* [Dataset excerpts]:
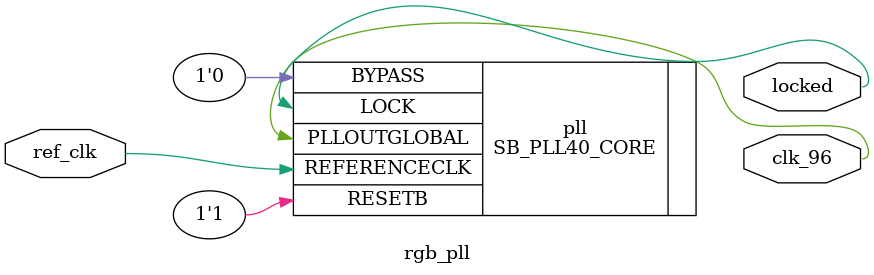
<source format=v>
/*
   $ apio raw "icepll -i 12 -o 96"

   F_PLLIN:    12.000 MHz (given)
   F_PLLOUT:   96.000 MHz (requested)
   F_PLLOUT:   96.000 MHz (achieved)

   FEEDBACK: SIMPLE
   F_PFD:   12.000 MHz
   F_VCO:  768.000 MHz

   DIVR:  0 (4'b0000)
   DIVF: 63 (7'b0111111)
   DIVQ:  3 (3'b011)

   FILTER_RANGE: 1 (3'b001)   
*/                         
module rgb_pll (          
                           
    // Inputs              
    input   ref_clk,       
                           
    // outputs             
    output  clk_96,           
    output  locked         
);                         
                           
    // Instantiate PLL (   12 MHz in, 96 MHz out) for iCE_STICK
    SB_PLL40_CORE #(       
        .FEEDBACK_PATH("SIMPLE"),// don't use fine delay adjustment
        .PLLOUT_SELECT("GENCLK"),// no phase shift on output
        .DIVR(4'B0000),             // reference clock divider (from icepll tool)
        .DIVF(7'b0111111),          // feedback clock divider (ditto)
        .DIVQ(3'B011),              // VCO clock divider (ditto)
        .FILTER_RANGE(3'B001)       // filter range (ditto)
    ) pll (                
        .REFERENCECLK(ref_clk),     // input clock
        .PLLOUTGLOBAL(clk_96),      // output clock - PLLOUTCORE originally in Digi-Key tutorial on FPGAs #9
        .LOCK(locked),              // locked signal
        .RESETB(1'b1),              // active low reset; set to run always
        .BYPASS(1'b0)               // no bypass, use PLL signal as output
    );                     
                           
endmodule                  
</source>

* [The problem]:
Respond with one number, the count of lines in the data that hold the string "ditto".

* [Answer to this exercise]:
3